§ **Work to be completed**: Copy out the line that contains "Welche ähnlichen Berufe für NX findet man in" and the lines after it through the final one in the entries below, exactly, with no other lines.

╭─ Data supplied

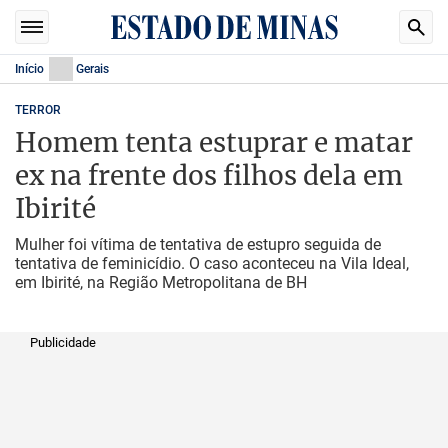
Início
Gerais
TERROR
Homem tenta estuprar e matar
ex na frente dos filhos dela em
Ibirité
Mulher foi vítima de tentativa de estupro seguida de
tentativa de feminicídio. O caso aconteceu na Vila Ideal,
em Ibirité, na Região Metropolitana de BH
Publicidade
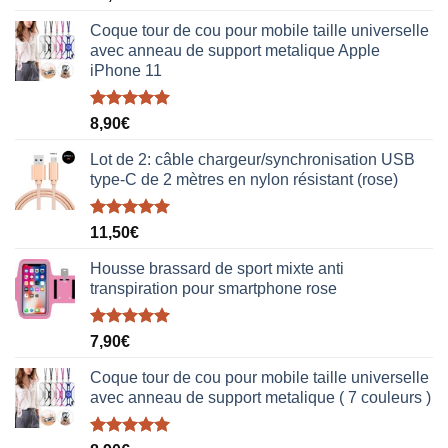
sur 5
Coque tour de cou pour mobile taille universelle
avec anneau de support metalique Apple
iPhone 11
Note
5.00
8,90
€
sur 5
Lot de 2: câble chargeur/synchronisation USB
type-C de 2 mètres en nylon résistant (rose)
Note
5.00
11,50
€
sur 5
Housse brassard de sport mixte anti
transpiration pour smartphone rose
Note
5.00
7,90
€
sur 5
Coque tour de cou pour mobile taille universelle
avec anneau de support metalique ( 7 couleurs )
Note
5.00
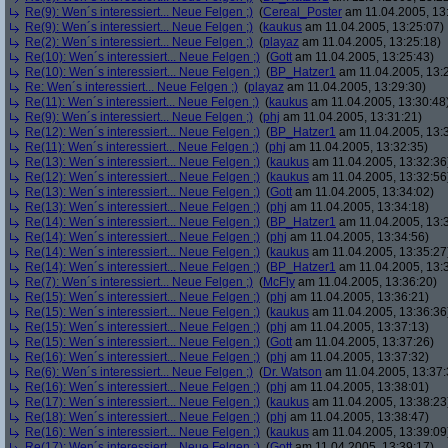
Re(9): Wen´s interessiert... Neue Felgen ;)
(
Cereal_Poster
am 11.04.2005, 13
Re(9): Wen´s interessiert... Neue Felgen ;)
(
kaukus
am 11.04.2005, 13:25:07)
Re(2): Wen´s interessiert... Neue Felgen ;)
(
playaz
am 11.04.2005, 13:25:18)
Re(10): Wen´s interessiert... Neue Felgen ;)
(
Gott
am 11.04.2005, 13:25:43)
Re(10): Wen´s interessiert... Neue Felgen ;)
(
BP_Hatzer1
am 11.04.2005, 13:
Re: Wen´s interessiert... Neue Felgen ;)
(
playaz
am 11.04.2005, 13:29:30)
Re(11): Wen´s interessiert... Neue Felgen ;)
(
kaukus
am 11.04.2005, 13:30:48
Re(9): Wen´s interessiert... Neue Felgen ;)
(
phj
am 11.04.2005, 13:31:21)
Re(12): Wen´s interessiert... Neue Felgen ;)
(
BP_Hatzer1
am 11.04.2005, 13:
Re(11): Wen´s interessiert... Neue Felgen ;)
(
phj
am 11.04.2005, 13:32:35)
Re(13): Wen´s interessiert... Neue Felgen ;)
(
kaukus
am 11.04.2005, 13:32:36
Re(12): Wen´s interessiert... Neue Felgen ;)
(
kaukus
am 11.04.2005, 13:32:56
Re(13): Wen´s interessiert... Neue Felgen ;)
(
Gott
am 11.04.2005, 13:34:02)
Re(13): Wen´s interessiert... Neue Felgen ;)
(
phj
am 11.04.2005, 13:34:18)
Re(14): Wen´s interessiert... Neue Felgen ;)
(
BP_Hatzer1
am 11.04.2005, 13:
Re(14): Wen´s interessiert... Neue Felgen ;)
(
phj
am 11.04.2005, 13:34:56)
Re(14): Wen´s interessiert... Neue Felgen ;)
(
kaukus
am 11.04.2005, 13:35:27
Re(14): Wen´s interessiert... Neue Felgen ;)
(
BP_Hatzer1
am 11.04.2005, 13:
Re(7): Wen´s interessiert... Neue Felgen ;)
(
McFly
am 11.04.2005, 13:36:20)
Re(15): Wen´s interessiert... Neue Felgen ;)
(
phj
am 11.04.2005, 13:36:21)
Re(15): Wen´s interessiert... Neue Felgen ;)
(
kaukus
am 11.04.2005, 13:36:36
Re(15): Wen´s interessiert... Neue Felgen ;)
(
phj
am 11.04.2005, 13:37:13)
Re(15): Wen´s interessiert... Neue Felgen ;)
(
Gott
am 11.04.2005, 13:37:26)
Re(16): Wen´s interessiert... Neue Felgen ;)
(
phj
am 11.04.2005, 13:37:32)
Re(6): Wen´s interessiert... Neue Felgen ;)
(
Dr. Watson
am 11.04.2005, 13:37:
Re(16): Wen´s interessiert... Neue Felgen ;)
(
phj
am 11.04.2005, 13:38:01)
Re(17): Wen´s interessiert... Neue Felgen ;)
(
kaukus
am 11.04.2005, 13:38:23
Re(18): Wen´s interessiert... Neue Felgen ;)
(
phj
am 11.04.2005, 13:38:47)
Re(16): Wen´s interessiert... Neue Felgen ;)
(
kaukus
am 11.04.2005, 13:39:09
Re(17): Wen´s interessiert... Neue Felgen ;)
(
Gott
am 11.04.2005, 13:39:17)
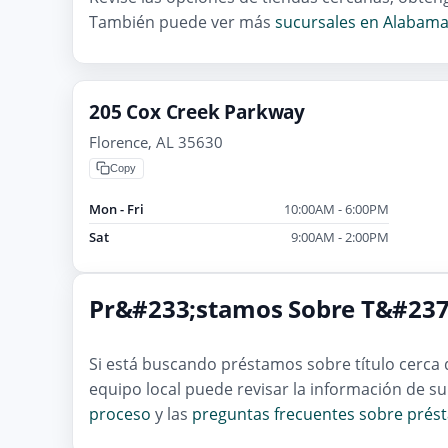
También puede ver más
sucursales en Alabam
205 Cox Creek Parkway
Florence, AL 35630
Copy
Mon - Fri
10:00AM - 6:00PM
Sat
9:00AM - 2:00PM
Pr&#233;stamos Sobre T&#237;
Si está buscando préstamos sobre título cerca
equipo local puede revisar la información de su
proceso
y las
preguntas frecuentes sobre prést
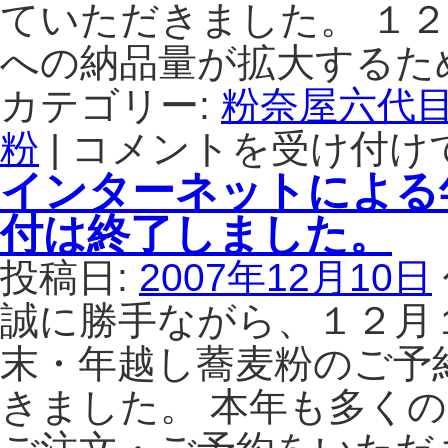
ていただきました。 １
了
と
への納品量が拡大するた
お
願
カテゴリー:
粉奈屋六代
い
は
粉
|
コメントを受け付け
大
切
インターネットによる
な
お
付は終了しました。
客
様
投稿日:
2007年12月10日
へ
重
誠に勝手ながら、１２月
要
末・年越し蕎麦粉のご予
な
お
きました。 本年も多く
知
ら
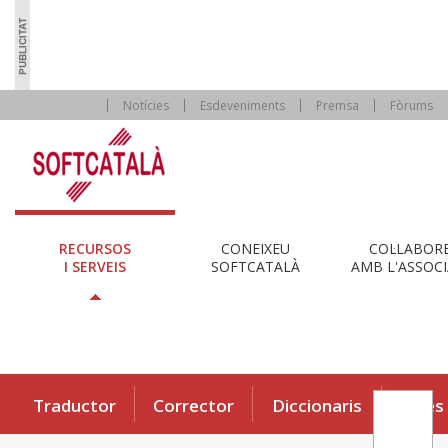
Notícies
Esdeveniments
Premsa
Fòrums
RECURSOS
CONEIXEU
COL·LABOR
I SERVEIS
SOFTCATALÀ
AMB L'ASSOCI
Traductor
Corrector
Diccionaris
Eines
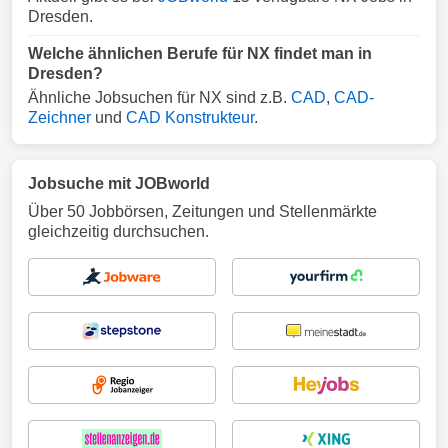
Dresden.
Welche ähnlichen Berufe für NX findet man in
Dresden?
Ähnliche Jobsuchen für NX sind z.B.
CAD
,
CAD-
Zeichner
und
CAD Konstrukteur
.
Jobsuche mit JOBworld
Über 50 Jobbörsen, Zeitungen und Stellenmärkte
gleichzeitig durchsuchen.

╰─

§ **Task answer**:
Welche ähnlichen Berufe für NX findet man in
Dresden?
Ähnliche Jobsuchen für NX sind z.B.
CAD
,
CAD-
Zeichner
und
CAD Konstrukteur
.
Jobsuche mit JOBworld
Über 50 Jobbörsen, Zeitungen und Stellenmärkte
gleichzeitig durchsuchen.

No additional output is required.